Minimal Complete Verifiable Example: Step 1: create a container that has python, dask and the files run.py and worker-spec.yml (see below) and run CMD ["python","run.py"] step 2: create the cron job that runs a pod with a container in step 1

apiVersion: batch/v1
kind: CronJob
metadata:
  name: test
  namespace: myns
spec:
  schedule: "*/2 * * * *"
  jobTemplate:
    spec:
      template:
        spec:
          serviceAccountName: dask-sa
          containers:
            - image: <my container with the run.py and worker-spec.yml files on it>
              imagePullPolicy: IfNotPresent

run.py

from dask_kubernetes import KubeCluster
from dask.distributed import Client
import dask.array as da

if __name__ == "__main__":
    cluster = KubeCluster(pod_template="worker-spec.yml", namespace="myns" )
    cluster.adapt(minimum=0, maximum=10)
    client = Client(cluster)
    array = da.ones((10000, 100000, 1000))
    print(array.mean().compute())  # Should print 1.0
    client.shutdown()

woker-spec.py

kind: Pod
spec:
  restartPolicy: Never
  containers:
    - image: ghcr.io/dask/dask:latest
      imagePullPolicy: Always
      args:
        [
          dask-worker,
          --nthreads,
          "6",
          --no-dashboard,
          --memory-limit,
          16GB,
          --death-timeout,
          "60",
        ]
      name: dask
      resources:
        limits:
          cpu: "6"
          memory: 16G
        requests:
          cpu: "6"
          memory: 16G

Anything else we need to know?:

Environment:

Cluster Dump State:
jadeidev commented 2 years ago

Ok, after reading some other issues I have been able to find some problems and make it work. #466 was definitely helpful.
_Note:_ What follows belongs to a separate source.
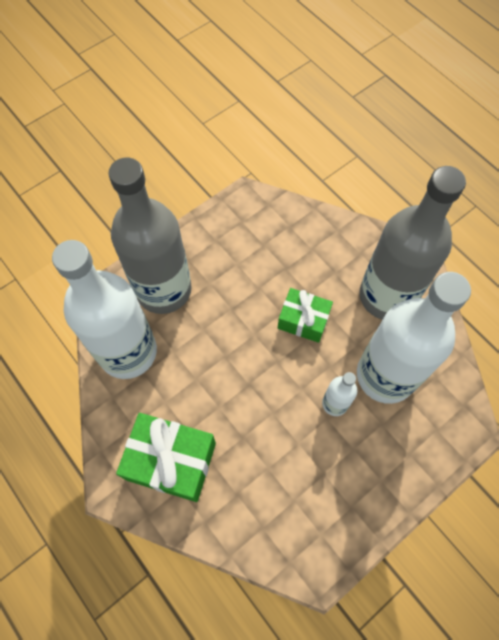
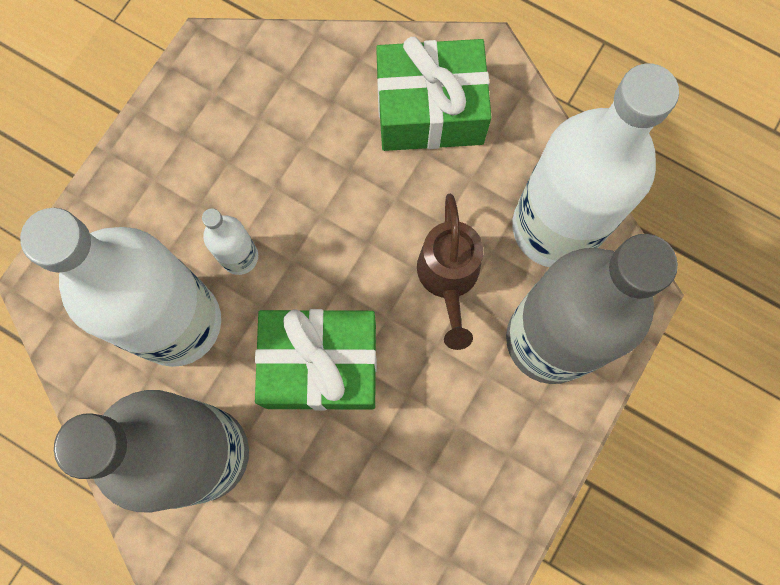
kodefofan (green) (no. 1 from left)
It seems that worker-spec.yml file is causing issues. need to change name to dask-worker

kind: Pod
spec:
  restartPolicy: Never
  containers:
    - image: ghcr.io/dask/dask:latest
      imagePullPolicy: Always
      args:
        [
          dask-worker,
          --nthreads,
          "6",
          --no-dashboard,
          --memory-limit,
          16GB,
          --death-timeout,
          "60",
        ]
      name: dask-worker
      resources:
        limits:
          cpu: "6"
          memory: 16G
        requests:
          cpu: "6"
          memory: 16G
jacobtomlinson commented 2 years ago

Sorry you're having trouble here. You are right that the container is expected to have a certain name.

I checked our docs to see what the example shows and that was wrong so I've raised #500 to fix that.

Given that you've found a solution I'm going to close this out. But please feel free to follow up if you have any more issues.